2. Condyloma acuminatum may involve mucocutaneous genital surfaces of either sex. Sexual contact is the most likely mode of transmission. It is most common after puberty. Its presence in prepubertal child should arouse suspicion of sexual abuse.
3. Grossly, the lesion is a sessile or pedunculated papillary excrescence. In male, it often involves the coronal sulcus or inner surface of the prepuce. Large condylomas are cauliflower-like in appearance and small ones require colposcopic detection.

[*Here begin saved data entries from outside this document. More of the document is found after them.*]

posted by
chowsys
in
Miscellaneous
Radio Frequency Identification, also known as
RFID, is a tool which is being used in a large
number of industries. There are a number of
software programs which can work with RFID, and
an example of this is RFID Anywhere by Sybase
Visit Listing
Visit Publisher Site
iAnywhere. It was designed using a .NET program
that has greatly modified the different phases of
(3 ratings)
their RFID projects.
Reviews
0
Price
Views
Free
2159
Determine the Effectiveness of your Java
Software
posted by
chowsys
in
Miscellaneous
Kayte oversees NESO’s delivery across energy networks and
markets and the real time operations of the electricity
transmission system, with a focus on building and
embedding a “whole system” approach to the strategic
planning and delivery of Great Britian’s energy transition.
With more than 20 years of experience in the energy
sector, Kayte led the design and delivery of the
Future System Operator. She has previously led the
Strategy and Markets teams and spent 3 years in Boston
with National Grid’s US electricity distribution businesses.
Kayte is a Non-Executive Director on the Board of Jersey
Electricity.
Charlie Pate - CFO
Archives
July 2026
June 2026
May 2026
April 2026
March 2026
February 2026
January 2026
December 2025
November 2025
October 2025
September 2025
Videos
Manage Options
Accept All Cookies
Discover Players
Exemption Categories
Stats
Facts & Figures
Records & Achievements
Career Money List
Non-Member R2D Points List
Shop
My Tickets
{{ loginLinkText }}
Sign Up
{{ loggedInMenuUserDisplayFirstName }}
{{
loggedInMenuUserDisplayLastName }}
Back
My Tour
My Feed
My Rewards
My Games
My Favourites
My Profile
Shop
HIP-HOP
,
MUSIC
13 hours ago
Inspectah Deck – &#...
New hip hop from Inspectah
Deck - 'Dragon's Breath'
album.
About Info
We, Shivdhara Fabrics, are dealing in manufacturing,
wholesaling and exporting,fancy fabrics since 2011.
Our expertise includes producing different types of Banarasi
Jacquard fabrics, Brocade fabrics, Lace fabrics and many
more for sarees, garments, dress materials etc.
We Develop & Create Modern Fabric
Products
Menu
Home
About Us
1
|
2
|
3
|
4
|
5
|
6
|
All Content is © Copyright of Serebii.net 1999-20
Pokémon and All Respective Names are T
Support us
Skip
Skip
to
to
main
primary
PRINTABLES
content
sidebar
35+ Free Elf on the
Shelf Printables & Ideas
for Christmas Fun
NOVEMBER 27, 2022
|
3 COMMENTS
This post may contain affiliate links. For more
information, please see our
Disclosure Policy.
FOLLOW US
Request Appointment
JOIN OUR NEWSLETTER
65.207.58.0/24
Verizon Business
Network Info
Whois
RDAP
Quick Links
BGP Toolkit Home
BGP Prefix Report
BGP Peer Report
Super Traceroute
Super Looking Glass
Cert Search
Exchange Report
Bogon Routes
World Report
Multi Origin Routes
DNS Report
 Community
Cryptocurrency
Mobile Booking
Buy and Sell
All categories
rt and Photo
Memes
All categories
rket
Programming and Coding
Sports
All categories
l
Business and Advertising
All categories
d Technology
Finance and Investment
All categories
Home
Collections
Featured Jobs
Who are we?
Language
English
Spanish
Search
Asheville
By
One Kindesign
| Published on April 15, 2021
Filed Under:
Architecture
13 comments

4. Microscopic characteristics include branching fibrovascular stromal papillae covered by hyperplastic stratified squamous epithelium, often associated with prominent hyperkeratosis. Vacuolation of superficial epithelial cells (koilocytosis) is common. Maturation of epithelial cells is orderly, in contrast to carcinoma in situ.
5. Most lesions remain benign. They may recur due to persistence of HPV infection.
6. It has association with and possible etiologic role in the development of cervical dysplasia, carcinoma in situ, and squamous cell carcinoma. Type16, 18, and 31 have been found in the vast majority of high-grade precancerous lesions and invasive carcinomas.